━━ MATERIAL SUPPLIED ━━

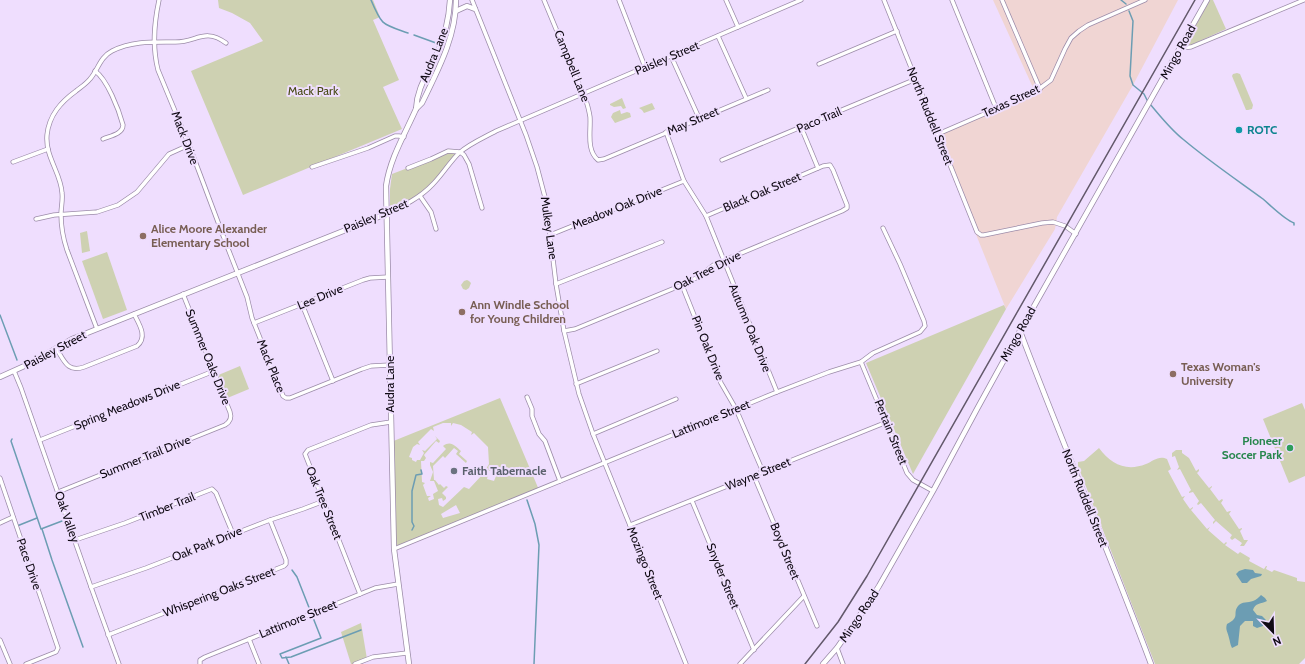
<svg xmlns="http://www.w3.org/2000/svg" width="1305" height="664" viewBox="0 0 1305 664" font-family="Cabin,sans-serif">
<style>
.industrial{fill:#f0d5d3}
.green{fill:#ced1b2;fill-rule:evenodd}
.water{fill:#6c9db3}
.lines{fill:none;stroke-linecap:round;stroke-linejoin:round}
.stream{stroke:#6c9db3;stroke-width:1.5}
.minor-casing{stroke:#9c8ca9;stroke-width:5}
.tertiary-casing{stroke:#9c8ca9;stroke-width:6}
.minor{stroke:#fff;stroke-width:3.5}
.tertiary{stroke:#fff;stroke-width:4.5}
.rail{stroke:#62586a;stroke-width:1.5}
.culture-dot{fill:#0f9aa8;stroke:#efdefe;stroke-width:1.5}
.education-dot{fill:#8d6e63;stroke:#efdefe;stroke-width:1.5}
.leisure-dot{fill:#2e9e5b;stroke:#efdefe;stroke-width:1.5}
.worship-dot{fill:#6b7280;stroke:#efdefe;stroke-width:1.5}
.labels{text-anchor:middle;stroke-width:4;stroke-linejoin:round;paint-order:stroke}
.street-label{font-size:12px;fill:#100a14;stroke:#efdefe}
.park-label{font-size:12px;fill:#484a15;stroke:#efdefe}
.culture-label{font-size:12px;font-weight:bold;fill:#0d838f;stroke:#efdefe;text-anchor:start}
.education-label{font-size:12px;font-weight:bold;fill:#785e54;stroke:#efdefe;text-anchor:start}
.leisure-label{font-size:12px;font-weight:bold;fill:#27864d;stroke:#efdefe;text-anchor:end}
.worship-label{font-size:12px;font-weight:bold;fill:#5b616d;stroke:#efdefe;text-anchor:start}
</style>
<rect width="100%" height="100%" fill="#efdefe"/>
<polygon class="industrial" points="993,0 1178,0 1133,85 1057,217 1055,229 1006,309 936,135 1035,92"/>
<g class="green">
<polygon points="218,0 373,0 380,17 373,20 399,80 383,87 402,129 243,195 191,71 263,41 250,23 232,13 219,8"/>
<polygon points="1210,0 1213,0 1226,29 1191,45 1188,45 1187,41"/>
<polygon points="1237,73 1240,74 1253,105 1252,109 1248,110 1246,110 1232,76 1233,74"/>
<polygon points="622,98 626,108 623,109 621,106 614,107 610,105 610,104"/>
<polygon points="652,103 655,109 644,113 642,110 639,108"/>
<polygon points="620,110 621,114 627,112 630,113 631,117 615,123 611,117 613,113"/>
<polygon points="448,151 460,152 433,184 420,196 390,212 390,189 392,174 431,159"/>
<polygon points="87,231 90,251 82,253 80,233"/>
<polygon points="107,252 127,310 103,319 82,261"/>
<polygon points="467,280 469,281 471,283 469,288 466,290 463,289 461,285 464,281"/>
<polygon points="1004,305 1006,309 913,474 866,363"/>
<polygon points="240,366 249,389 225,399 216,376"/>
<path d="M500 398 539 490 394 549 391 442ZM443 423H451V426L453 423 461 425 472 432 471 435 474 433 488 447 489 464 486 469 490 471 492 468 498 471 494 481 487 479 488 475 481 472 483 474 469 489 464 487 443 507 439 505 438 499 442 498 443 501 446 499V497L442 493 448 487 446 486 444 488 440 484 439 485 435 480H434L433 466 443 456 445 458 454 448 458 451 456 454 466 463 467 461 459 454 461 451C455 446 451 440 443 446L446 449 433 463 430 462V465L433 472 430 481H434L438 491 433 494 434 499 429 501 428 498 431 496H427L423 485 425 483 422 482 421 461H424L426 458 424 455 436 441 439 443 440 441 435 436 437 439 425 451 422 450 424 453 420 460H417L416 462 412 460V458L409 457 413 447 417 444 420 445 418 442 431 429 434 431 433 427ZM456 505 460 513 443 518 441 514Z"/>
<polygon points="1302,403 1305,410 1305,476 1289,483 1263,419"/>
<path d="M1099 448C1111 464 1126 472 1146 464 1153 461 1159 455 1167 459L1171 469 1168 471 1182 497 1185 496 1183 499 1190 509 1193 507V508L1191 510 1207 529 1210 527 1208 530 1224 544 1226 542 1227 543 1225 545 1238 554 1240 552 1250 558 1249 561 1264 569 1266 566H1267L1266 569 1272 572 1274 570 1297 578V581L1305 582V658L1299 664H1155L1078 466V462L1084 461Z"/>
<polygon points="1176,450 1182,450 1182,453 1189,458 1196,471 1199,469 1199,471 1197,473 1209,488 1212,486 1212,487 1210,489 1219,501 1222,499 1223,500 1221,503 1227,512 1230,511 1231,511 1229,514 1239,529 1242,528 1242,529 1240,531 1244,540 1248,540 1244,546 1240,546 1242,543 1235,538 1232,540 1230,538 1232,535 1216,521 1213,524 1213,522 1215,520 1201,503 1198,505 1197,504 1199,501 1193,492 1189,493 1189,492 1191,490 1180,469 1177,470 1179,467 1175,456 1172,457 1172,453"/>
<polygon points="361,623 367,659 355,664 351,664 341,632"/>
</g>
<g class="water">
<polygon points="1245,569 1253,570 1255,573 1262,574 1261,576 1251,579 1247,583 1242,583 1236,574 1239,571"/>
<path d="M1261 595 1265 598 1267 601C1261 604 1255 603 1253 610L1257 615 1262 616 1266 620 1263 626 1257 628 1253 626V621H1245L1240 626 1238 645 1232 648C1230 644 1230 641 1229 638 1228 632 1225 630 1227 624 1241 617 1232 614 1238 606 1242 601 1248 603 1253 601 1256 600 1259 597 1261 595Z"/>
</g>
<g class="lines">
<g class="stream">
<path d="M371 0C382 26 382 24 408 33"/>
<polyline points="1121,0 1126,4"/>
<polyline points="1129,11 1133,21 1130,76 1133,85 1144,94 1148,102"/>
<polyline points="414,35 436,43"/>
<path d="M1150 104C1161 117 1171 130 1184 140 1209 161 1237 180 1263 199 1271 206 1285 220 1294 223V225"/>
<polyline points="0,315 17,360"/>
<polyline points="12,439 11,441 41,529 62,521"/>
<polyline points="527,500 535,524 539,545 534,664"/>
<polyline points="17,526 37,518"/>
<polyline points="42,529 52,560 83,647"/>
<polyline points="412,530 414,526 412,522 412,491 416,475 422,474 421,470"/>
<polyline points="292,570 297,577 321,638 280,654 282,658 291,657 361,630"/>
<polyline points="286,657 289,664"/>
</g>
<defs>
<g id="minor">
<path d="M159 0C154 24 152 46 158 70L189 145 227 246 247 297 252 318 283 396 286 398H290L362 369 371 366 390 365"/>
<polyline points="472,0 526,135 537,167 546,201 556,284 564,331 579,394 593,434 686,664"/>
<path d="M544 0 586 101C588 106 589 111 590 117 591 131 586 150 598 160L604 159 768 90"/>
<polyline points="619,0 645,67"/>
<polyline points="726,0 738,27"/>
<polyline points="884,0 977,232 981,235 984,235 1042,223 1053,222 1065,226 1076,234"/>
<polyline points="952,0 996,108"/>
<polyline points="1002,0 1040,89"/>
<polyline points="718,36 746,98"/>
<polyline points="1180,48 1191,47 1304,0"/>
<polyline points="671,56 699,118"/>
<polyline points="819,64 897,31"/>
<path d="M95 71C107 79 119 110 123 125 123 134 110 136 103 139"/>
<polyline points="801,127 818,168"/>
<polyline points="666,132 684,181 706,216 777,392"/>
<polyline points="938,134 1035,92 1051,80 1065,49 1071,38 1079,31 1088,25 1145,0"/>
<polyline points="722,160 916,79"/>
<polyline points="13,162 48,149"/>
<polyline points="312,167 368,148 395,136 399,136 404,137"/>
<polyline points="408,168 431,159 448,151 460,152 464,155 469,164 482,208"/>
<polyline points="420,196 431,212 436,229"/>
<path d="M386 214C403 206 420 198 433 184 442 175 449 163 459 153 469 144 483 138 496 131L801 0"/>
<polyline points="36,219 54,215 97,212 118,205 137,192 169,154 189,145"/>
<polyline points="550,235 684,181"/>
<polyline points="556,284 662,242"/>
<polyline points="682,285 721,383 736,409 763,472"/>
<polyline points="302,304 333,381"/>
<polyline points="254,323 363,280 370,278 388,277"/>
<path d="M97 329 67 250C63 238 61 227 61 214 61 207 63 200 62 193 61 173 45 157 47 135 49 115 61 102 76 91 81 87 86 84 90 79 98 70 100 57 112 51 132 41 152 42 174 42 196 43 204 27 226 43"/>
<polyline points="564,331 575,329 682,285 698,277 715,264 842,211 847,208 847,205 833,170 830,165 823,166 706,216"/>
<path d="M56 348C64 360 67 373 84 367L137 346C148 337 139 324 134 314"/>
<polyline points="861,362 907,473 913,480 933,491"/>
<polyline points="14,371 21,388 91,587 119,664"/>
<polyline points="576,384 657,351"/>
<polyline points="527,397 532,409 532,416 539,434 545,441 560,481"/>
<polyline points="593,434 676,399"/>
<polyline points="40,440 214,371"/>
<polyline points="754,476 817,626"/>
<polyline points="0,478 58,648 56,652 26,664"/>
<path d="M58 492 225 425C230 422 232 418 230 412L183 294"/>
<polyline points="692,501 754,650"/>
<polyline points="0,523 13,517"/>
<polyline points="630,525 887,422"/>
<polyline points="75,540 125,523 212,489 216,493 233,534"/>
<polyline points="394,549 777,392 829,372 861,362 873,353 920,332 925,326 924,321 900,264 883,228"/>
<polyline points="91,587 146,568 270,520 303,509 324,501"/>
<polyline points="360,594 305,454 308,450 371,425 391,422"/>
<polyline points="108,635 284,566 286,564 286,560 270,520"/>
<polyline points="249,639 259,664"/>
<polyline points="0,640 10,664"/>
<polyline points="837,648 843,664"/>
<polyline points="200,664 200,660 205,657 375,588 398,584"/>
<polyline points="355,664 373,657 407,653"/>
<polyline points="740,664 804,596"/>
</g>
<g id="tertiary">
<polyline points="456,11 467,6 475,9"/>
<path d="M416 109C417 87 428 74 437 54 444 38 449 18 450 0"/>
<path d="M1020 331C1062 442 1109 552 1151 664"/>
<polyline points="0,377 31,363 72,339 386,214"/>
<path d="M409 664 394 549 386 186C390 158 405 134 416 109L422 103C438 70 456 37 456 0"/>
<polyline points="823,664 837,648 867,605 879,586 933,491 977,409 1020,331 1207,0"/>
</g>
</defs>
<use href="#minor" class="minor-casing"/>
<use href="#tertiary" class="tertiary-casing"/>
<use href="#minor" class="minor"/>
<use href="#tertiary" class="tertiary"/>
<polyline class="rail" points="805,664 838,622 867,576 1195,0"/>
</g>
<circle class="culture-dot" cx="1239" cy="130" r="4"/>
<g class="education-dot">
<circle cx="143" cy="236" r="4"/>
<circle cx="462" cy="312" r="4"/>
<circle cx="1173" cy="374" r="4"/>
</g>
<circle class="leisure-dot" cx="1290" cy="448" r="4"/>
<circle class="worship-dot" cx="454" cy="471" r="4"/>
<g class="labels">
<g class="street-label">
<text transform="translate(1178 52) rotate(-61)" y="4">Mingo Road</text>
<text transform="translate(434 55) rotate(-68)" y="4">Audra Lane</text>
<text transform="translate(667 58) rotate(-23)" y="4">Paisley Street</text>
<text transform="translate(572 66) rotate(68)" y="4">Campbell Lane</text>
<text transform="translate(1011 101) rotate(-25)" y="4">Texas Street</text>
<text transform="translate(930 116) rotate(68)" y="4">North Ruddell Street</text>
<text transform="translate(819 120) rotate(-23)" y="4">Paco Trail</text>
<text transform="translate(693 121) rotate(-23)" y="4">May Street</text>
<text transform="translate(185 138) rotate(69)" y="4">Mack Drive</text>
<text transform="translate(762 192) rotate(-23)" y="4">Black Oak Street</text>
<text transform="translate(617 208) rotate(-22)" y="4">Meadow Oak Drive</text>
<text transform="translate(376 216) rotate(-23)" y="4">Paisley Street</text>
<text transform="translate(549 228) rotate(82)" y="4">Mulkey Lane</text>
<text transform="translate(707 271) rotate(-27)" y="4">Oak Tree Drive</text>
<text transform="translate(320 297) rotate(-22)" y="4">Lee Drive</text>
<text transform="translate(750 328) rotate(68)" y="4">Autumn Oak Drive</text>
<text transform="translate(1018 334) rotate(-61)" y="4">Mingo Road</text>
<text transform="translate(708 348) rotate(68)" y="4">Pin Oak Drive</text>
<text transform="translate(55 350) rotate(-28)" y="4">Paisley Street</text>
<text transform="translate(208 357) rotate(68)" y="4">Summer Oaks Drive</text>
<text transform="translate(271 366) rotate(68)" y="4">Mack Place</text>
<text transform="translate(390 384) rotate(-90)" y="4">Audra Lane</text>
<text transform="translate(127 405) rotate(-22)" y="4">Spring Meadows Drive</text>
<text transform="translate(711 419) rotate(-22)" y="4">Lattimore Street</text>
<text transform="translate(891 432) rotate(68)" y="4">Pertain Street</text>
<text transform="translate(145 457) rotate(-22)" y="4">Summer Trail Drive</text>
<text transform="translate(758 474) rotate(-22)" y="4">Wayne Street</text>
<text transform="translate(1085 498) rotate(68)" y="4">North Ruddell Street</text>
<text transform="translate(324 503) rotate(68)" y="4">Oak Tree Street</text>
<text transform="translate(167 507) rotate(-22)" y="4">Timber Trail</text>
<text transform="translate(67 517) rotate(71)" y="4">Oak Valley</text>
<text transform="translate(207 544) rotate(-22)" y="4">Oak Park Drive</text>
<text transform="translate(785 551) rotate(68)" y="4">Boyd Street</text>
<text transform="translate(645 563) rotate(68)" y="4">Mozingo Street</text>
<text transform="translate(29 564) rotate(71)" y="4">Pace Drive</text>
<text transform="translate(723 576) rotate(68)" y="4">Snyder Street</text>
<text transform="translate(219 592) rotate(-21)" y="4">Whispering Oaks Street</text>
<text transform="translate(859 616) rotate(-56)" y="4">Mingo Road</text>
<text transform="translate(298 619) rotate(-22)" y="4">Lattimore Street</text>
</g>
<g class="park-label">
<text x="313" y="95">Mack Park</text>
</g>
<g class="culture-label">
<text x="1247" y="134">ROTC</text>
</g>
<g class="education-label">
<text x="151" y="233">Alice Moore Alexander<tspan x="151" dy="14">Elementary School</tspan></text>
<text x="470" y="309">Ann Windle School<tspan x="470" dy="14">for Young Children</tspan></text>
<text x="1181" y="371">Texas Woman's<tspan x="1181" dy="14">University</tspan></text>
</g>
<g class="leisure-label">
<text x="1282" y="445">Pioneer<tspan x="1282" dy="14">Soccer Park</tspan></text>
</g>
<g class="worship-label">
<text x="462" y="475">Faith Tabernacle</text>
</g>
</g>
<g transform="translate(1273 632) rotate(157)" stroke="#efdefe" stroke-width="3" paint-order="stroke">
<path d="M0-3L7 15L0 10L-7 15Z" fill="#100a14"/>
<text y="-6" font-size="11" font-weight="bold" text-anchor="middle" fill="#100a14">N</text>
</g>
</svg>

━━━

§ EXERCISE DETAILS: Using the material, show each line where the string "lines" can be found.

§ YOUR SOLUTION:
.lines{fill:none;stroke-linecap:round;stroke-linejoin:round}
<g class="lines">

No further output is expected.